■ DATA SHOWN:
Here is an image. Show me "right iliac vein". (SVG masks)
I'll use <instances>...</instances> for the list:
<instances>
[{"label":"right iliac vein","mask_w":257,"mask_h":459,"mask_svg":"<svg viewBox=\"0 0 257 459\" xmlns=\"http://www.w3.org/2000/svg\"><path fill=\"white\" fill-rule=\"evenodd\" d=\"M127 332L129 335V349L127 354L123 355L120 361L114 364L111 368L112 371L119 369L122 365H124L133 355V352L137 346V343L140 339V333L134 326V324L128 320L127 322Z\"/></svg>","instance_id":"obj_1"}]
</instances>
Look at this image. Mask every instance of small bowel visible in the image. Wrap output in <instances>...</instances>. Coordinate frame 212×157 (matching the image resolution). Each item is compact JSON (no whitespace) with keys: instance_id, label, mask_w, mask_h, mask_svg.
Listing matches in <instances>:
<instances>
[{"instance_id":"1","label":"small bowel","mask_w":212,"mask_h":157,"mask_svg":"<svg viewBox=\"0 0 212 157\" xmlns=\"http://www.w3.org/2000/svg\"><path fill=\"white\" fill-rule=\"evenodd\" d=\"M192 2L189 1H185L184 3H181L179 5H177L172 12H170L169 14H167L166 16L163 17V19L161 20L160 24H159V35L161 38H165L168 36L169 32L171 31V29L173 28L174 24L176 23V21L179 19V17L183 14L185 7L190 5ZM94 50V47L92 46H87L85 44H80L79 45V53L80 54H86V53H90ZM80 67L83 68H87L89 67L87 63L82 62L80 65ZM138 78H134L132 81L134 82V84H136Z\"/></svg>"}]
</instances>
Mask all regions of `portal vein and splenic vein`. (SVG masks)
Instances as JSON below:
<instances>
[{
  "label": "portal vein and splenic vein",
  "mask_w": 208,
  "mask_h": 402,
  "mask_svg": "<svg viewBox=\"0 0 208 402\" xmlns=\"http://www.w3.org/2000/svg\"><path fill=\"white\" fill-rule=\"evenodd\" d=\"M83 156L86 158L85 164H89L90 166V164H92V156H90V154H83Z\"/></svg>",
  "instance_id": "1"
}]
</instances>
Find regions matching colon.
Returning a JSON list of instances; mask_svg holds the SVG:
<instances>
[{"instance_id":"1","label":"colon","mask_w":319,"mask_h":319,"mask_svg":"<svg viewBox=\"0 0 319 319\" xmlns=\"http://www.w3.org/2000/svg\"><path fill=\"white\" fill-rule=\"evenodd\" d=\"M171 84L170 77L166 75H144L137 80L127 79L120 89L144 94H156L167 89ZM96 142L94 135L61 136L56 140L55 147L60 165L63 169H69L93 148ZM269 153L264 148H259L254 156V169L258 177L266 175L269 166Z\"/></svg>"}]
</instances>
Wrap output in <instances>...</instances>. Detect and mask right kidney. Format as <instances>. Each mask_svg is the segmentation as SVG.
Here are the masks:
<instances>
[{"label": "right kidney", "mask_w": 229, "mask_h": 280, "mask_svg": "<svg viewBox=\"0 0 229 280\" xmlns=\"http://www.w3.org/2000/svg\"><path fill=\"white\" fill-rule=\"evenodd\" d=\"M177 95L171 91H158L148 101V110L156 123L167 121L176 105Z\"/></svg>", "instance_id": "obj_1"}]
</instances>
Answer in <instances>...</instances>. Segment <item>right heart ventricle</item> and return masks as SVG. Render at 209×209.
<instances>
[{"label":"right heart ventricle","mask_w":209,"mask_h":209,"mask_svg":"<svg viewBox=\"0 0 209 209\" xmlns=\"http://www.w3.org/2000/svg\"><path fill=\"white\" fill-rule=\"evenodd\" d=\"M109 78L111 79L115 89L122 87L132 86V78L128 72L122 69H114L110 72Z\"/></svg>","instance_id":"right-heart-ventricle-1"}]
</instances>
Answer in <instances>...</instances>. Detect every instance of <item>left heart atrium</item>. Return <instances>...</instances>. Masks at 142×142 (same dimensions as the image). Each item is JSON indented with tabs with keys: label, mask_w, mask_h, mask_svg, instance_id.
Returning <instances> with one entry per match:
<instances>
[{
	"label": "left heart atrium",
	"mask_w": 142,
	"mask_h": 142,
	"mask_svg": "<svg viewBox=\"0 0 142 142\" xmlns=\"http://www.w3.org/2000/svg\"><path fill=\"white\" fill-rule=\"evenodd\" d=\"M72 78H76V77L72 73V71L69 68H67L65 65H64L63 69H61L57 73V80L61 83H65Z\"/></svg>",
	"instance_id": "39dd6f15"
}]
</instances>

■ REQUIREMENTS:
Reproduce the items character for character, from the line containing "Wrap output in <instances>...</instances>. Detect" through the final line of the items, with both of those lines included.

■ PROBLEM SOLUTION:
Wrap output in <instances>...</instances>. Detect and mask right kidney. Format as <instances>. Each mask_svg is the segmentation as SVG.
Here are the masks:
<instances>
[{"label": "right kidney", "mask_w": 229, "mask_h": 280, "mask_svg": "<svg viewBox=\"0 0 229 280\" xmlns=\"http://www.w3.org/2000/svg\"><path fill=\"white\" fill-rule=\"evenodd\" d=\"M177 95L171 91H158L148 101V110L156 123L167 121L176 105Z\"/></svg>", "instance_id": "obj_1"}]
</instances>
Answer in <instances>...</instances>. Segment <item>right heart ventricle</item> and return masks as SVG. Render at 209×209.
<instances>
[{"label":"right heart ventricle","mask_w":209,"mask_h":209,"mask_svg":"<svg viewBox=\"0 0 209 209\" xmlns=\"http://www.w3.org/2000/svg\"><path fill=\"white\" fill-rule=\"evenodd\" d=\"M109 78L111 79L115 89L122 87L132 86V78L128 72L122 69H114L110 72Z\"/></svg>","instance_id":"right-heart-ventricle-1"}]
</instances>
Answer in <instances>...</instances>. Detect every instance of <item>left heart atrium</item>. Return <instances>...</instances>. Masks at 142×142 (same dimensions as the image). Each item is JSON indented with tabs with keys: label, mask_w, mask_h, mask_svg, instance_id.
Returning <instances> with one entry per match:
<instances>
[{
	"label": "left heart atrium",
	"mask_w": 142,
	"mask_h": 142,
	"mask_svg": "<svg viewBox=\"0 0 142 142\" xmlns=\"http://www.w3.org/2000/svg\"><path fill=\"white\" fill-rule=\"evenodd\" d=\"M72 78H76V77L72 73V71L69 68H67L65 65H64L63 69H61L57 73V80L61 83H65Z\"/></svg>",
	"instance_id": "39dd6f15"
}]
</instances>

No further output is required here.